§ WORK INSTRUCTION
The answer must be the lines from the one containing "left hip: (305, 241)" through the last line of the data below, copied exactly, with nothing else.

§ DATA RECORDS
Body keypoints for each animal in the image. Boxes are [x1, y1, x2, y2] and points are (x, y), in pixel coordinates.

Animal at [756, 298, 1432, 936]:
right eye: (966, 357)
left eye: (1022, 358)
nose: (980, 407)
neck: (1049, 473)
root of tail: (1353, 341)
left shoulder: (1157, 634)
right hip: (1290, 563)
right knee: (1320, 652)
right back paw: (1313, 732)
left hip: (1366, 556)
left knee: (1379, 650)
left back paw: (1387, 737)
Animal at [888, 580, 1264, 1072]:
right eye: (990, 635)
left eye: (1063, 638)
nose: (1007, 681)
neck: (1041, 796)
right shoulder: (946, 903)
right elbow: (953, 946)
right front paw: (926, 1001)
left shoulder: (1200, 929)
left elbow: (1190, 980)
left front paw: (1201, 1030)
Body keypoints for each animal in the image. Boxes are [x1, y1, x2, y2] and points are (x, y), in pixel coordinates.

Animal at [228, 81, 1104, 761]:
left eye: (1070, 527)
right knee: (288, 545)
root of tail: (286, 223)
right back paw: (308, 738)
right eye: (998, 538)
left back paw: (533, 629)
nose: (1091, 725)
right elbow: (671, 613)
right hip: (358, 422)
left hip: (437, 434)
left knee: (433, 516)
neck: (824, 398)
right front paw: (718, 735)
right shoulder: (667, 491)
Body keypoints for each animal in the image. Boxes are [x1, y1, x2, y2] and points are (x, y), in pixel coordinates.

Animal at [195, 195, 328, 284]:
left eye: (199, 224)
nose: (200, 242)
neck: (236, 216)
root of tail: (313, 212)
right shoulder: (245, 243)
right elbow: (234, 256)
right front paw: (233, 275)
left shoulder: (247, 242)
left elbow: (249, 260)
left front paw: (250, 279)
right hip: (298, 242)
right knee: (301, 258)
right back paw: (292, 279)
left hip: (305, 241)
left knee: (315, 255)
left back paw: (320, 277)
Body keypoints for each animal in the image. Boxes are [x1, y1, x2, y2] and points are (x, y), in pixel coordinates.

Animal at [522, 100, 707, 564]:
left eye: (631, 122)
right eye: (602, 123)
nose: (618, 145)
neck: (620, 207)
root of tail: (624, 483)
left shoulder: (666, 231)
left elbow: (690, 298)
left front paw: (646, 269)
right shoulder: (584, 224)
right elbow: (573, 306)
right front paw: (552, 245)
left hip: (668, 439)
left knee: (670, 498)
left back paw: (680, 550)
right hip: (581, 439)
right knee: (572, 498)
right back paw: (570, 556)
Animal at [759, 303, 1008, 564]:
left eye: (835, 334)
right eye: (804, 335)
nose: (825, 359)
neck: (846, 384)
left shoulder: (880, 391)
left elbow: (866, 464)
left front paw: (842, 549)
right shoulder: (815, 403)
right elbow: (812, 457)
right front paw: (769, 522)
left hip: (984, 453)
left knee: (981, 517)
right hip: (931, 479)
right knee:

§ YOUR SOLUTION
left hip: (305, 241)
left knee: (315, 255)
left back paw: (320, 277)
Body keypoints for each animal in the image. Boxes are [x1, y1, x2, y2] and points are (x, y), in pixel coordinates.

Animal at [522, 100, 707, 564]:
left eye: (631, 122)
right eye: (602, 123)
nose: (618, 145)
neck: (620, 207)
root of tail: (624, 483)
left shoulder: (666, 231)
left elbow: (690, 298)
left front paw: (646, 269)
right shoulder: (584, 224)
right elbow: (573, 306)
right front paw: (552, 245)
left hip: (668, 439)
left knee: (670, 498)
left back paw: (680, 550)
right hip: (581, 439)
right knee: (572, 498)
right back paw: (570, 556)
Animal at [759, 303, 1008, 564]:
left eye: (835, 334)
right eye: (804, 335)
nose: (825, 359)
neck: (846, 384)
left shoulder: (880, 391)
left elbow: (866, 464)
left front paw: (842, 549)
right shoulder: (815, 403)
right elbow: (812, 457)
right front paw: (769, 522)
left hip: (984, 453)
left knee: (981, 517)
right hip: (931, 479)
right knee:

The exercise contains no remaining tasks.